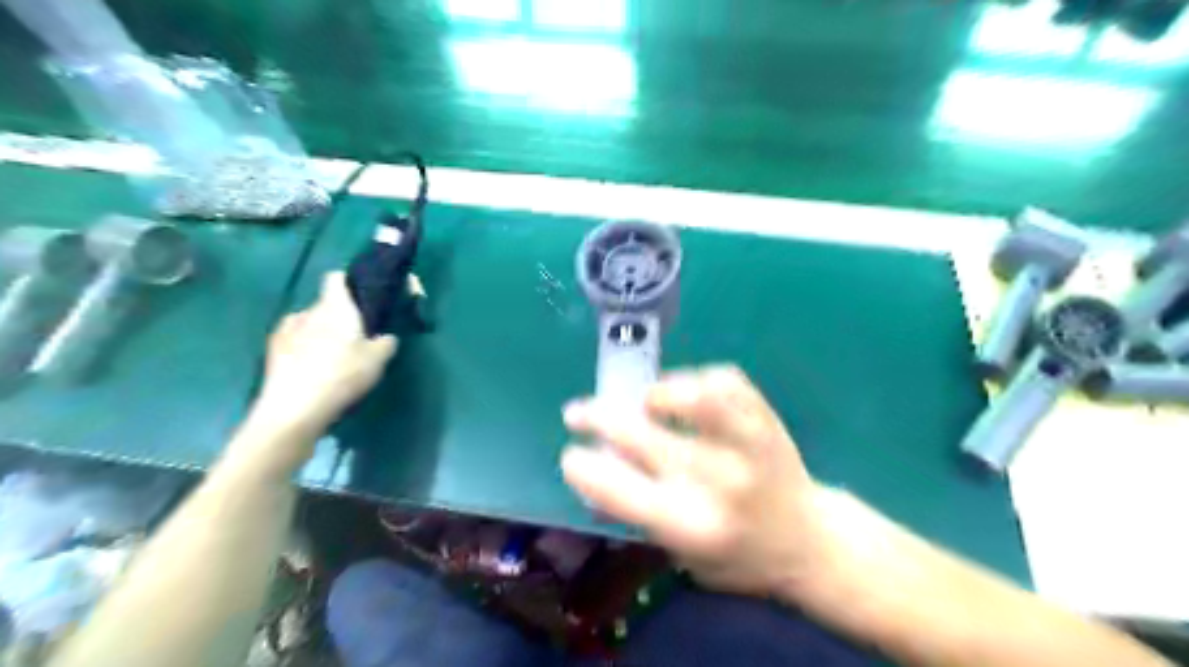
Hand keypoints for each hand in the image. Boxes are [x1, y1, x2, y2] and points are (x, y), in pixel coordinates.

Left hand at [255, 270, 397, 437]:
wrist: (294, 409)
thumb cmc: (342, 375)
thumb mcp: (378, 360)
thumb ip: (385, 342)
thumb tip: (384, 337)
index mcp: (335, 307)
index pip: (336, 278)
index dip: (349, 283)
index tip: (361, 298)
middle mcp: (308, 311)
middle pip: (325, 305)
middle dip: (338, 317)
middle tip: (355, 339)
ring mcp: (285, 330)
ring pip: (308, 324)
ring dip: (319, 334)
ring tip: (331, 358)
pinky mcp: (272, 351)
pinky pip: (294, 342)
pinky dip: (303, 349)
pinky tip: (312, 369)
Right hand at [563, 367, 828, 596]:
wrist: (809, 541)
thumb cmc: (737, 556)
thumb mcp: (681, 554)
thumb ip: (637, 514)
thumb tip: (593, 470)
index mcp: (690, 526)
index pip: (618, 489)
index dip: (582, 467)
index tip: (571, 455)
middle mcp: (716, 482)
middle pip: (641, 435)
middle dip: (597, 417)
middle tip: (579, 412)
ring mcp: (745, 444)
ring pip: (691, 396)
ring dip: (656, 393)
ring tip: (648, 401)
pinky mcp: (765, 418)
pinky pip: (725, 379)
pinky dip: (697, 378)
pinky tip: (688, 392)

*WHAT IS NEEDED*:
Looking at the records above, return exactly the lines from the line with "index tip: (361, 298)" to the line with "thumb ip: (637, 514)", both ends included.

*ANSWER FOR THE TASK*:
index tip: (361, 298)
middle mcp: (308, 311)
middle pip: (325, 305)
middle dip: (338, 317)
middle tip: (355, 339)
ring mcp: (285, 330)
ring pip: (308, 324)
ring dip: (319, 334)
ring tip: (331, 358)
pinky mcp: (272, 351)
pinky pip: (294, 342)
pinky dip: (303, 349)
pinky tip: (312, 369)
Right hand at [563, 367, 828, 596]:
wrist: (809, 541)
thumb cmc: (737, 556)
thumb mcp: (681, 554)
thumb ip: (637, 514)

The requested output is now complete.